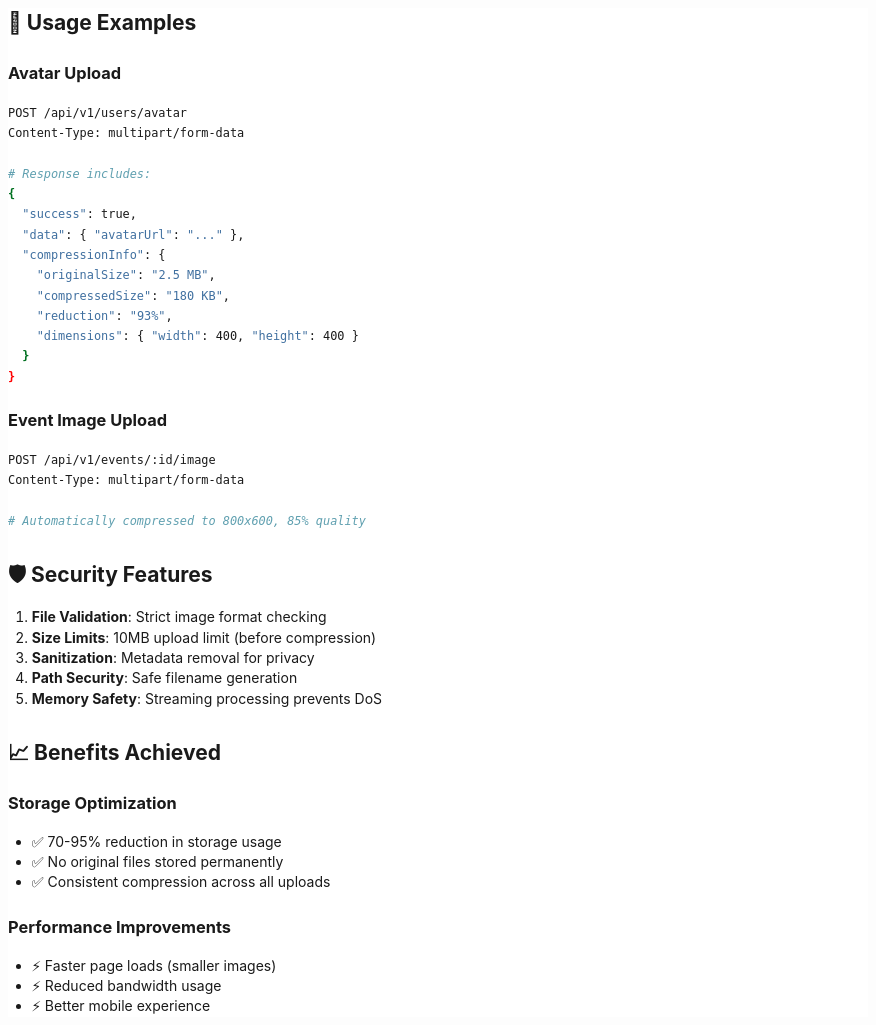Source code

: ## 📝 **Usage Examples**

### **Avatar Upload**

```bash
POST /api/v1/users/avatar
Content-Type: multipart/form-data

# Response includes:
{
  "success": true,
  "data": { "avatarUrl": "..." },
  "compressionInfo": {
    "originalSize": "2.5 MB",
    "compressedSize": "180 KB",
    "reduction": "93%",
    "dimensions": { "width": 400, "height": 400 }
  }
}
```

### **Event Image Upload**

```bash
POST /api/v1/events/:id/image
Content-Type: multipart/form-data

# Automatically compressed to 800x600, 85% quality
```

## 🛡️ **Security Features**

1. **File Validation**: Strict image format checking
2. **Size Limits**: 10MB upload limit (before compression)
3. **Sanitization**: Metadata removal for privacy
4. **Path Security**: Safe filename generation
5. **Memory Safety**: Streaming processing prevents DoS

## 📈 **Benefits Achieved**

### **Storage Optimization**

- ✅ 70-95% reduction in storage usage
- ✅ No original files stored permanently
- ✅ Consistent compression across all uploads

### **Performance Improvements**

- ⚡ Faster page loads (smaller images)
- ⚡ Reduced bandwidth usage
- ⚡ Better mobile experience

******

• [PROBLEM REQUIREMENTS] Without the pictures, write out all of the material exactly.

• [ANSWER BOX]
Source code

: ## 📝 **Usage Examples**

### **Avatar Upload**

```bash
POST /api/v1/users/avatar
Content-Type: multipart/form-data

# Response includes:
{
  "success": true,
  "data": { "avatarUrl": "..." },
  "compressionInfo": {
    "originalSize": "2.5 MB",
    "compressedSize": "180 KB",
    "reduction": "93%",
    "dimensions": { "width": 400, "height": 400 }
  }
}
```

### **Event Image Upload**

```bash
POST /api/v1/events/:id/image
Content-Type: multipart/form-data

# Automatically compressed to 800x600, 85% quality
```

## 🛡️ **Security Features**

1. **File Validation**: Strict image format checking
2. **Size Limits**: 10MB upload limit (before compression)
3. **Sanitization**: Metadata removal for privacy
4. **Path Security**: Safe filename generation
5. **Memory Safety**: Streaming processing prevents DoS

## 📈 **Benefits Achieved**

### **Storage Optimization**

- ✅ 70-95% reduction in storage usage
- ✅ No original files stored permanently
- ✅ Consistent compression across all uploads

### **Performance Improvements**

- ⚡ Faster page loads (smaller images)
- ⚡ Reduced bandwidth usage
- ⚡ Better mobile experience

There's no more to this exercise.